Eglises d'Asie – Taiwan
Méfiance et mise à l’écart marginalisent les “jeunes mariées” d’origine étrangère
Publié le 18/03/2010
Sœur Wei a évoqué les droits des “épouses d’origine étrangère à Taiwan” au cours d’un symposium consacré à l’“Evolution des droits des femmes taiwanaises et aux difficultés des femmes appartenant à des minorités”, qui s’est tenu du 7 au 9 mars à Nantou, dans les locaux de l’université d’Etat Chi Nan. Ce symposium, organisé à l’occasion de la Journée internationale des femmes du 8 mars, est apparu “comme une avancée alors que jamais dans le passé ce problème n’avait été officiellement abordé”, a souligné la religieuse. Bien que son Centre situé à Taipei soit davantage orienté vers les droits des minorités et des travailleurs migrants, il reçoit aussi des appels à l’aide de femmes philippines, thaïlandaises ou vietnamiennes mariées à des Taiwanais, a-t-elle expliqué. Mais le Centre ne peut traiter tous les cas parce que certains maris ou beaux-parents condamnent au silence certaines de ces femmes et vont même jusqu’à “leur cacher l’adresse de leur propre maison où elles habitent ainsi que leur numéro de téléphone de peur de les voir s’enfuir avec l’argent de la famille”, a affirmé la religieuse catholique.
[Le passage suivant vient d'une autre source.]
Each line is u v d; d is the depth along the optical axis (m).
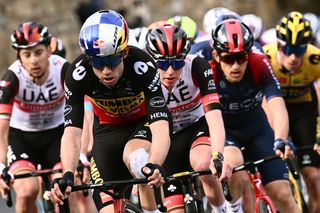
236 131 16.06
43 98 16.03
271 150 15.88
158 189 11.91
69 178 12.01
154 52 13.59
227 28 14.61
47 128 16.52
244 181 15.02
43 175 14.68
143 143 13.40
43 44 15.41
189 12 37.69
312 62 17.20
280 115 14.58
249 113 15.91
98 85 12.98
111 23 12.16
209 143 14.39
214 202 14.33
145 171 11.79
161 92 12.91
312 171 17.52
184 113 14.72
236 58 14.55
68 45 33.25
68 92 12.81
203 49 16.20
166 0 37.72
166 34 13.58
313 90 18.22
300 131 17.94
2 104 15.11
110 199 13.03
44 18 33.66
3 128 14.94
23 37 15.27
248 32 14.62
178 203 14.15
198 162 14.07
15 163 16.16
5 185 14.14
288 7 39.31
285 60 16.86
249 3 38.53
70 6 34.41
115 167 13.83
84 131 15.46
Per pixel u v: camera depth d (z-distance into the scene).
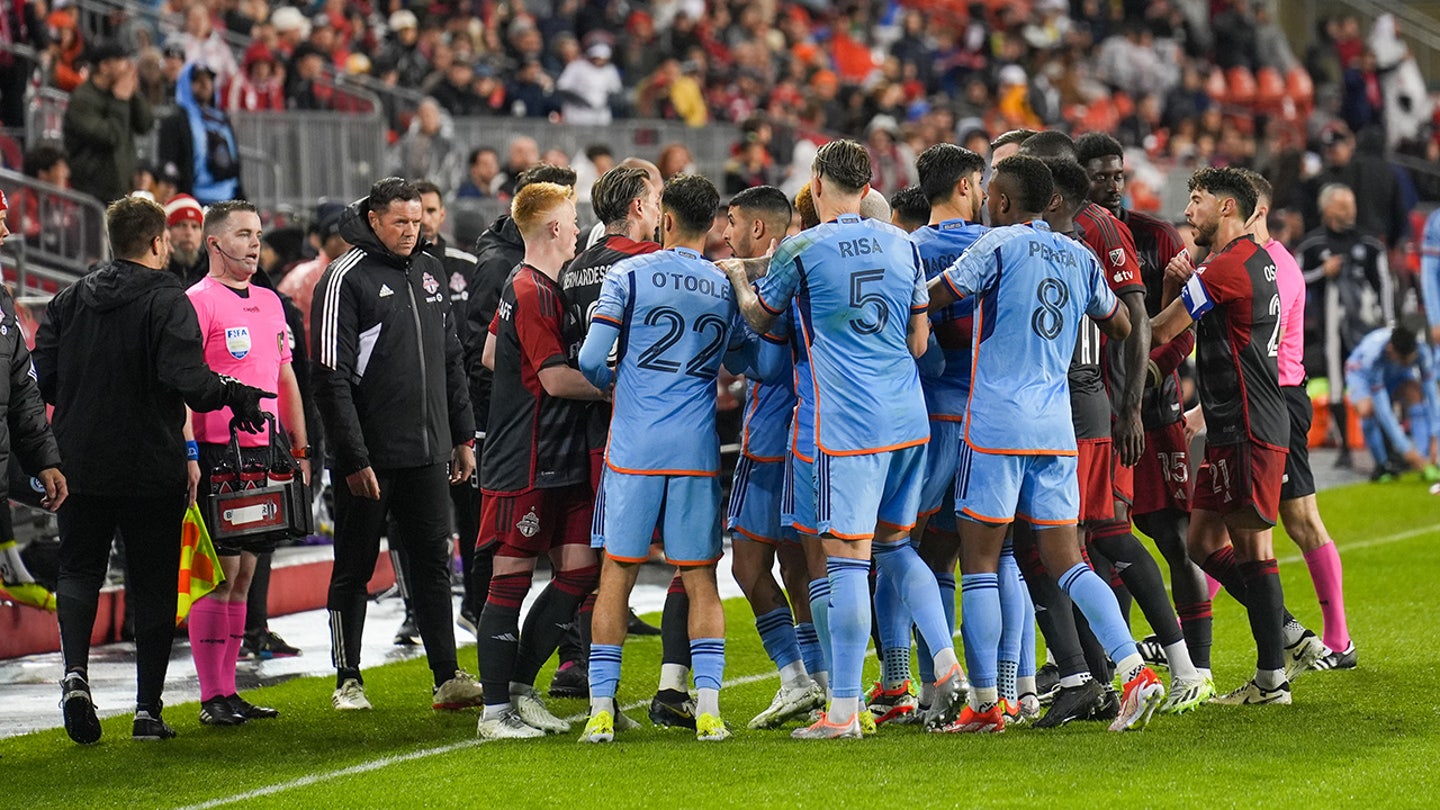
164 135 46.09
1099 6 102.25
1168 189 82.38
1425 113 93.94
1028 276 22.25
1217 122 91.69
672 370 22.36
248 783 21.08
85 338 23.84
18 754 23.14
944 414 23.31
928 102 81.19
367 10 70.06
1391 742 21.92
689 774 20.64
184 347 23.52
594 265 23.55
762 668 28.72
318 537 39.31
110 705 26.64
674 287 22.19
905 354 22.28
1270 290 24.38
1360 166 68.31
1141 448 23.52
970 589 22.80
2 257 42.22
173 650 31.47
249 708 25.33
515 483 23.50
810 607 24.30
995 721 22.84
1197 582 25.39
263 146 53.62
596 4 79.19
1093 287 22.97
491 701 23.55
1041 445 22.30
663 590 37.34
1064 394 22.66
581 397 22.94
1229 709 24.34
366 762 22.12
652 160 65.56
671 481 22.47
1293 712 24.05
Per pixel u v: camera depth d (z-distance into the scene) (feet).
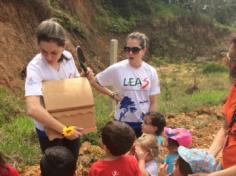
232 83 4.61
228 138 4.55
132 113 6.75
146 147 5.65
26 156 8.34
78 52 5.85
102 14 33.42
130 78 6.67
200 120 12.62
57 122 5.17
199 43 41.37
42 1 20.39
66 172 4.64
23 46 18.35
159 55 37.60
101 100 16.15
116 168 4.91
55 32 5.15
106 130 4.87
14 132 9.87
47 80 5.38
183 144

Ces mariages entre des femmes originaires du Sud-Est asiatique et des Taiwanais de niveau social et culturel pauvre et malhabiles à se trouver une partenaire dans leur voisinage sont principalement des mariages arrangés par des agences spécialisées. Après avoir versé entre 200 000 et 300 000 dollars taiwanais (5 750 à 8 600 dollars américains) à l’agence qui propose une fille “aussi gracieuse que celles des années 1950”, les hommes attendent de leurs futures épouses qu’elles soient “multifonctionnelles”, c’est-à-dire aptes à leur donner un garçon, soigner leurs vieux parents et rapporter de l’argent grâce à un travail d’artisanat d’appoint. La religieuse a cité des cas de violence familiale et de mauvais traitements commis contre ces femmes, la plupart ne parlant pas chinois, quand elles ne répondaient pas à ce qu’on attendait d’elles. Dans certains cas ces femmes sont même forcées à se prostituer. Sans compter les barrières culturelles et linguistiques, quelques-unes, catholiques, sont choquées de se voir obligées de pratiquer le bouddhisme ou les religions traditionnelles chinoises. Ces épouses et leurs familles espèrent pourtant beaucoup de ces mariages qui, imaginent-elles, amélioreront leur niveau de vie. Avant d’arriver à Taiwan, ces femmes ne connaissent rien de la situation réelle de leurs maris ni qu’un permis de travail en règle leur est nécessaire. Soulignant qu’il devait y avoir à l’heure actuelle près de 100 000 femmes mariées d’origine étrangère à Taiwan, Sœur Wei a suggéré que le gouvernement modifie sa politique de naturalisation. La loi actuelle en effet, peut laisser croire que les épouses ne sont que des “intruses et des exploiteuses” au lieu de les considérer comme les mères d’une future génération de Taiwanais. Pour l’instant, les épouses d’origine étrangère doivent renoncer à leur nationalité et attendre de trois à sept ans avant d’obtenir la nationalité taiwanaise qui leur donne droit à la sécurité sociale. Comptant surtout sur l’aide des Eglises et de bénévoles, hormis trois mois de cours de langue chinoise, le gouvernement n’a mis sur pied aucun programme de formation pour ces femmes qui doivent pourtant s’intégrer à la société taiwanaise.
Les mariages mixtes ne se font pas uniquement avec des femmes du Sud-Est asiatique. Des épouses venues de Chine continentale se heurtent, elles aussi, au même genre de problème de société, a encore affirmé Sœur Wei.